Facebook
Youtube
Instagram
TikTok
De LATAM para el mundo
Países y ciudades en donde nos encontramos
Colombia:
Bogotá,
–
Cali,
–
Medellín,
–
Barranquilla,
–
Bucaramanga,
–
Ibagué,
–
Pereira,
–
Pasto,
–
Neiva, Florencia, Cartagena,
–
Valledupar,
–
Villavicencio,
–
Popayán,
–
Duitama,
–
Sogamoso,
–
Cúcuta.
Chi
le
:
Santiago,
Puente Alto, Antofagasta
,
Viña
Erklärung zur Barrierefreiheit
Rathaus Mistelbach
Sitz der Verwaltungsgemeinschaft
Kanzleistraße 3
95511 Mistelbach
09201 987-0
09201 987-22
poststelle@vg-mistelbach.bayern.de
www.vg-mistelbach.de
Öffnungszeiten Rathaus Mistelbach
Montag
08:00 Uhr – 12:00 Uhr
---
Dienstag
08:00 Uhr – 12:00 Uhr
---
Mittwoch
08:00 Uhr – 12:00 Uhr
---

§ EXERCISE DESCRIPTION
From the first line of the listing above through the line that contains "Öffnungszeiten Rathaus Mistelbach", set down each line without alteration, and nothing else.

§ OUTPUT BELOW
Facebook
Youtube
Instagram
TikTok
De LATAM para el mundo
Países y ciudades en donde nos encontramos
Colombia:
Bogotá,
–
Cali,
–
Medellín,
–
Barranquilla,
–
Bucaramanga,
–
Ibagué,
–
Pereira,
–
Pasto,
–
Neiva, Florencia, Cartagena,
–
Valledupar,
–
Villavicencio,
–
Popayán,
–
Duitama,
–
Sogamoso,
–
Cúcuta.
Chi
le
:
Santiago,
Puente Alto, Antofagasta
,
Viña
Erklärung zur Barrierefreiheit
Rathaus Mistelbach
Sitz der Verwaltungsgemeinschaft
Kanzleistraße 3
95511 Mistelbach
09201 987-0
09201 987-22
poststelle@vg-mistelbach.bayern.de
www.vg-mistelbach.de
Öffnungszeiten Rathaus Mistelbach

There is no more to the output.